Ash Wednesday, Lent remind us of mortalityPublished 12:00am Saturday, March 8, 2014
By Cynthia Carter Howard
Lent is a 40-day time of preparation for the Easter Feast, which began this past week with the observance of Ash Wednesday. The name of this day comes from the ashes that are placed on the foreheads of worshippers as a sign of penitence and a reminder of our mortality.
The Ash Wednesday service is my favorite of the whole year (perhaps tied only with Easter). It is a time when we are reminded of things we would probably like to forget – things like our own mortality and our own shortcomings and failings. It is a time when we are reminded of things for which we are often not as grateful as we should be – things like the grace and love of the God who created us
As a priest, one of my duties during the Ash Wednesday service is to mark the forehead of each individual with ashes in the shape of a cross. As I do this, I say the words, “Remember that you are dust and to dust you shall re turn.” It is a sobering thing to do. I must look each of these people I love and remind them that they will die. I must tell them that their time on earth is limited and that there is no guarantee of another Ash Wednesday.

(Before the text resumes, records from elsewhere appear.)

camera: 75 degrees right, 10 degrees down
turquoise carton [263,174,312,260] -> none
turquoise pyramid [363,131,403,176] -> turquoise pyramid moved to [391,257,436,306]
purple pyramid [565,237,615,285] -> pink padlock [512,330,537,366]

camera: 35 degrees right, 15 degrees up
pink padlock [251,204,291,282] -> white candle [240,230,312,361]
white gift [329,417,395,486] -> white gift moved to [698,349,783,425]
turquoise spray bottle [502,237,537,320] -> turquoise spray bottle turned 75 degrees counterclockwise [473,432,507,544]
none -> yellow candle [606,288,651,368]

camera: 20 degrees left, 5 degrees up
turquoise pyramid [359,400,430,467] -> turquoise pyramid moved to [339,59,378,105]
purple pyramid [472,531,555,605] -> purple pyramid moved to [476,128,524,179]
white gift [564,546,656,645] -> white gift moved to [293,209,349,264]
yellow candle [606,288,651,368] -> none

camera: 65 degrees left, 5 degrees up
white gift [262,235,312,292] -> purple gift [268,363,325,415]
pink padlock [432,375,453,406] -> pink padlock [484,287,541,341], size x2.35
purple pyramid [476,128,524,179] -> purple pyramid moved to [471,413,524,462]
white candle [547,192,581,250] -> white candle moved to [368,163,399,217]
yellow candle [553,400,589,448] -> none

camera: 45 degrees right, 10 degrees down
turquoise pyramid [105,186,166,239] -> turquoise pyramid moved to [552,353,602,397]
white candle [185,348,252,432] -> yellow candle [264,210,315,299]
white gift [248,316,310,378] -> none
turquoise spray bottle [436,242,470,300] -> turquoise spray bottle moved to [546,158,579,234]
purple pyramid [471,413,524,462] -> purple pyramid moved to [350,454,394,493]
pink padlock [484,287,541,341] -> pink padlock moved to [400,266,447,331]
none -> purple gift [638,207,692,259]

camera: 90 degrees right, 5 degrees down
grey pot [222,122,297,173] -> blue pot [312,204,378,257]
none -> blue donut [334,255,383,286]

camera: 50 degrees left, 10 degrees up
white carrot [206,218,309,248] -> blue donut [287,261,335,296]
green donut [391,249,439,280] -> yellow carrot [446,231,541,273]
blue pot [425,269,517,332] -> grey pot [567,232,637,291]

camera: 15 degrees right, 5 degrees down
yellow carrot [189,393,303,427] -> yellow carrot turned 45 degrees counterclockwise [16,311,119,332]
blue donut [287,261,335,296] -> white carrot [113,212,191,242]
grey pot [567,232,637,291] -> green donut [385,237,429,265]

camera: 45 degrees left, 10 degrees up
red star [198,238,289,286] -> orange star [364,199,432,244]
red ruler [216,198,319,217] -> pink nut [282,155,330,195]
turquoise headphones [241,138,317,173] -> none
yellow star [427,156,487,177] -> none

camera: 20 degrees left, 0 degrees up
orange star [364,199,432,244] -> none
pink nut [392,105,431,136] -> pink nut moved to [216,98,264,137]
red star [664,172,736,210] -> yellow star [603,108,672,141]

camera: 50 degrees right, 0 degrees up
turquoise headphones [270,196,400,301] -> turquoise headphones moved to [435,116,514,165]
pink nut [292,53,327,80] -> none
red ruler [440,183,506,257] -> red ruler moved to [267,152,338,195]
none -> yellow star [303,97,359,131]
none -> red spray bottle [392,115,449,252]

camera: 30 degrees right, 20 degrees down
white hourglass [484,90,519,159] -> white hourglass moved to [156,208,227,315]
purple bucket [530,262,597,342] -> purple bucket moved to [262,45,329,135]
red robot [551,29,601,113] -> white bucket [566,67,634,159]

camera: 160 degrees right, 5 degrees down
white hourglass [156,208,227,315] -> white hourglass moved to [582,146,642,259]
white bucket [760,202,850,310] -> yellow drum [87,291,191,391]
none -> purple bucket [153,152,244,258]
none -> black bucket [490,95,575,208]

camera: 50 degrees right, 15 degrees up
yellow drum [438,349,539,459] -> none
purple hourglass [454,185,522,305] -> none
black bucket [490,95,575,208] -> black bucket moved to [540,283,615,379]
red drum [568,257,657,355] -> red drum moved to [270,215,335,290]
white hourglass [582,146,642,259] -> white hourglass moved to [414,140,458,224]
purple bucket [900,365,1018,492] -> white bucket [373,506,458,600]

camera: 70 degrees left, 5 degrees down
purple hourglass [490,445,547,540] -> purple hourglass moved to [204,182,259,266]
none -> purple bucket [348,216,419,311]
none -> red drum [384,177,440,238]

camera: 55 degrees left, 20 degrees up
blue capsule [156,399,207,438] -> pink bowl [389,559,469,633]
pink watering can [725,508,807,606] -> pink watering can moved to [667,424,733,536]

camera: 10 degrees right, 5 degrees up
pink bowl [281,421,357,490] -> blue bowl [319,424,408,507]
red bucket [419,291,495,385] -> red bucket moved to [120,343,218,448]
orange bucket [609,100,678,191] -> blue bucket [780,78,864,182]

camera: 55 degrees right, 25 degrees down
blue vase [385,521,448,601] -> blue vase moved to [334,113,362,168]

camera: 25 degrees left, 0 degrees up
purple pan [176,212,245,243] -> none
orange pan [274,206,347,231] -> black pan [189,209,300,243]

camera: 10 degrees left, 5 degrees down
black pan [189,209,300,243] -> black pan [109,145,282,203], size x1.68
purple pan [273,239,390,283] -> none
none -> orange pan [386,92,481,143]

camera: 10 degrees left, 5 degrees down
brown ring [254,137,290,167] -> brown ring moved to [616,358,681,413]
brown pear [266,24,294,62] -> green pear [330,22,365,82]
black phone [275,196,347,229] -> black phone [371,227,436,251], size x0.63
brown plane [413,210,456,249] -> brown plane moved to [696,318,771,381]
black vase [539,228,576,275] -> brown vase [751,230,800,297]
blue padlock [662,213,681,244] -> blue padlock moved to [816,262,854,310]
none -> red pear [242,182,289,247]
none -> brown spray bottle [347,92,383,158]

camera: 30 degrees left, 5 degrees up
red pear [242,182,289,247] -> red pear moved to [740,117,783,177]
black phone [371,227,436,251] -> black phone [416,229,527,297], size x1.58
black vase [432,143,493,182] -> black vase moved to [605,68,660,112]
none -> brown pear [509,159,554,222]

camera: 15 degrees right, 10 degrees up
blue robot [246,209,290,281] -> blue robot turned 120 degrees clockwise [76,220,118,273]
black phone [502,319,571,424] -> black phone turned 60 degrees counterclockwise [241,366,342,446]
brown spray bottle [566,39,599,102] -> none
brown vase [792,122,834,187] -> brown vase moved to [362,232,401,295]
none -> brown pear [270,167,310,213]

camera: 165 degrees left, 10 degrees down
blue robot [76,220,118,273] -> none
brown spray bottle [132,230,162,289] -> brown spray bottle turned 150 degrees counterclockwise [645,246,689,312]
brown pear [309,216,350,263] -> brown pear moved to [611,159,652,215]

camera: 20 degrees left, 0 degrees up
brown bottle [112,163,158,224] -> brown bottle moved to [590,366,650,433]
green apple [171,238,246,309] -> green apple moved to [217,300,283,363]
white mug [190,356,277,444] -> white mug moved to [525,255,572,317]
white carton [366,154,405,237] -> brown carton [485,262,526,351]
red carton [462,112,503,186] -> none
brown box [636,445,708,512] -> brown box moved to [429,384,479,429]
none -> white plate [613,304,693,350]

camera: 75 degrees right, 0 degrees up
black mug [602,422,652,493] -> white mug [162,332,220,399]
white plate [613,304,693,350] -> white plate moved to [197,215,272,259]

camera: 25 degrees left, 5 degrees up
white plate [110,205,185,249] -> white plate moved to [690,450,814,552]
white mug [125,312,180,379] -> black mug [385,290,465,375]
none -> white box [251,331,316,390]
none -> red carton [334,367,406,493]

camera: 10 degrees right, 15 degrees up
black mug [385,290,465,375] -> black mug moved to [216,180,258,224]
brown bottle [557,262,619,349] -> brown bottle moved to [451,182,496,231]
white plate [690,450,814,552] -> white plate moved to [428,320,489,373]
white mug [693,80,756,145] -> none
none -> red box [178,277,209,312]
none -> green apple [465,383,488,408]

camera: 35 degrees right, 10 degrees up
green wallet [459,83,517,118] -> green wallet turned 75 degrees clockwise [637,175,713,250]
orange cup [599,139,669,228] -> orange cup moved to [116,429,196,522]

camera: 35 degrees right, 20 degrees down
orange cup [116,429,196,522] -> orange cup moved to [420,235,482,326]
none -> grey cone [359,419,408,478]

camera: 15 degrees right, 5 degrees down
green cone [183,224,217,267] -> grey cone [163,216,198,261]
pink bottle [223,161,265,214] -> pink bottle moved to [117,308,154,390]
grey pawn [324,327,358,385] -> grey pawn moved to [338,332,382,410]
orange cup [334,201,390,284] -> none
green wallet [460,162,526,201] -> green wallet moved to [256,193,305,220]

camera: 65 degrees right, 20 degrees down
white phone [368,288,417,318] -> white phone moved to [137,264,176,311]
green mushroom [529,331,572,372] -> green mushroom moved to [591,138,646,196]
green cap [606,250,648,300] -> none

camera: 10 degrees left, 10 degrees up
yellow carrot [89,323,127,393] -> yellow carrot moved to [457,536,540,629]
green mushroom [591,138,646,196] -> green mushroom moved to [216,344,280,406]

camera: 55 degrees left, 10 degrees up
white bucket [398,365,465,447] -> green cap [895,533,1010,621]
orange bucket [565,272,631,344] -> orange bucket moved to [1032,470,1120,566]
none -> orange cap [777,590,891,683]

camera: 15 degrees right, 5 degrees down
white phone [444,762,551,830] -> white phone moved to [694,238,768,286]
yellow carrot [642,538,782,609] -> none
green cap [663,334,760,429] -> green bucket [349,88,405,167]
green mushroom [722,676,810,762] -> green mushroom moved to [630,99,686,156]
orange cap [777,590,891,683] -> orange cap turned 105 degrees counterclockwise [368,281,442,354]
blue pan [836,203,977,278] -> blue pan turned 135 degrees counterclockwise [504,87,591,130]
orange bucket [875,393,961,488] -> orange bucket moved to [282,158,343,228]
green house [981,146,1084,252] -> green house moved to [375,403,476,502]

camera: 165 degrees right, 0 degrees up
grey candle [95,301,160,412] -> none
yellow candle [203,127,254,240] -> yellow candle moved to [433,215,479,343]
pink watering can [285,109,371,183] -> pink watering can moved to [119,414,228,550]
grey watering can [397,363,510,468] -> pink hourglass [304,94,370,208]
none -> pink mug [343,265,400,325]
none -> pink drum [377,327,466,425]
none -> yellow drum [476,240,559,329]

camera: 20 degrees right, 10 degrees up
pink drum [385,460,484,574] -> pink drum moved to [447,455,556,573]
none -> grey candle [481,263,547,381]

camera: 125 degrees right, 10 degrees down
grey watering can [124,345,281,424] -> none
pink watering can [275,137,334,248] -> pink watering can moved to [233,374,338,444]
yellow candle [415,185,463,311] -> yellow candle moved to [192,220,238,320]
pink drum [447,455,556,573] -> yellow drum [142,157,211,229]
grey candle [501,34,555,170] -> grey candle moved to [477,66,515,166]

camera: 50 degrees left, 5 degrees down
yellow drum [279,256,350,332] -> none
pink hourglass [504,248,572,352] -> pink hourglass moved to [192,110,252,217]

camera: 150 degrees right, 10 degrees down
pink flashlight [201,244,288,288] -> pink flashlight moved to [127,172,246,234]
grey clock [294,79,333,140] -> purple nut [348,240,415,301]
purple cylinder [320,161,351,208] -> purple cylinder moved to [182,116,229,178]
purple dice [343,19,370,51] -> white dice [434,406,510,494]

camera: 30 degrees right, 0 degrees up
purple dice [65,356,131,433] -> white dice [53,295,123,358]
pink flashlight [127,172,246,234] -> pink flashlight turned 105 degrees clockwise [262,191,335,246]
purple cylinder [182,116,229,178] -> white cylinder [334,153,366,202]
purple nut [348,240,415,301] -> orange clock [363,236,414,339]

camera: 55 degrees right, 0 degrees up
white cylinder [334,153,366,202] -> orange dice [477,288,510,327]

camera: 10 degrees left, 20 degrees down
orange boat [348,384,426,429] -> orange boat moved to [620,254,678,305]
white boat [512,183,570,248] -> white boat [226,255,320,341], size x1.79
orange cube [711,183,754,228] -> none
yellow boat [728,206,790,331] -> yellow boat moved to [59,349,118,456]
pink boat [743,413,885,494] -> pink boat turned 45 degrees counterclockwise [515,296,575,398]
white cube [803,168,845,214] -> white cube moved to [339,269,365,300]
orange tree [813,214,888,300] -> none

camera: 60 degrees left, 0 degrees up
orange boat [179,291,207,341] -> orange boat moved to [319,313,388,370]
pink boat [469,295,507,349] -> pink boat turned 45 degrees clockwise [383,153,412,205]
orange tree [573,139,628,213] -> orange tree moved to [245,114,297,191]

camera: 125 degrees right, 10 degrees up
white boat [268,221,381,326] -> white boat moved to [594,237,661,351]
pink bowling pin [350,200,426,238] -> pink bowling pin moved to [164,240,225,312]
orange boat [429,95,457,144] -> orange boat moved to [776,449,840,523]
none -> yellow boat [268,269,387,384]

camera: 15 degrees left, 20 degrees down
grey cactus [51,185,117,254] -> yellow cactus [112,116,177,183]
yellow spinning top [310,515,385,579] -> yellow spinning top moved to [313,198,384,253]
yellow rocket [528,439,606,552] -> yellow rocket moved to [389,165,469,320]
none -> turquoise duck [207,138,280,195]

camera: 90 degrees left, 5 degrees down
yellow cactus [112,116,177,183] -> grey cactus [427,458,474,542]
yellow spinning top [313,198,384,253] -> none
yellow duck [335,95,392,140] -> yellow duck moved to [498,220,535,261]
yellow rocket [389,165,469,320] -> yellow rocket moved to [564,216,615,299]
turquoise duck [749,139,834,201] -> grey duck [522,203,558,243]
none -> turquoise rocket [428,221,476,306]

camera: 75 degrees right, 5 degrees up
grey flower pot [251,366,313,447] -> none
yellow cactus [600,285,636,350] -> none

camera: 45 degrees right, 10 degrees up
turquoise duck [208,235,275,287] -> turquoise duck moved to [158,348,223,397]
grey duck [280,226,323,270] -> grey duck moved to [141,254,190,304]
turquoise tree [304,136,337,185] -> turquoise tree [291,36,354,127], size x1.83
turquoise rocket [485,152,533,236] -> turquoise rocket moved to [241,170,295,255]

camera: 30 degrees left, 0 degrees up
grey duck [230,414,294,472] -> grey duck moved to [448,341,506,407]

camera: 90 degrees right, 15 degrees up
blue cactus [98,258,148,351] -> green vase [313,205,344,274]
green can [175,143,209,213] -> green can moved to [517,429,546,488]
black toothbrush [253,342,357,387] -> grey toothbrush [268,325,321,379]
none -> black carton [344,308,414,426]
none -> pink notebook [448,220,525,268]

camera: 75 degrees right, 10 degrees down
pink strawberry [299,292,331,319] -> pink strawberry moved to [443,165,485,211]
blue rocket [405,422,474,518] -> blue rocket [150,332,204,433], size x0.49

“Remember that you are dust, and to dust you shall return.” Babies and little children. Moms and dads. Young and old. Dear friends and people I’ve just met. As I mark these ashen crosses, my memories flash back to people like Charles, whose forehead I marked last Ash Wednesday and who died a few weeks ago, and to people like Marge, a woman in my last parish whose forehead I marked and who was diagnosed with an aggressive form of leukemia only 48 hours later.
When I look into these faces before me and when I recall those I love but see no more, it is profoundly moving. It is sobering. It is a moment to know that my life and the lives of those I love are gifts beyond my deserving. It is a time that reminds me who I am and what is important. It is a time that reminds me that I am created by God who loves me beyond my imagining.
So, as we begin this time of preparation for the celebration of the new, abundant life of the Easter celebration, let me end with the words of a benediction that I love, “My friends, life is short, and we do not have much time to gladden the hearts of those who make this earthly pilgrimage with us, so be swift to love, and make haste to do kindness, and the blessing of God, who comes to us as Creative Presence, Saving Grace, and Life-giving Spirit be upon you and all whom you love and pray for this day and forever more.”
The Rev. Cynthia Carter Howard is rector of St. Mary’s Episcopal Church.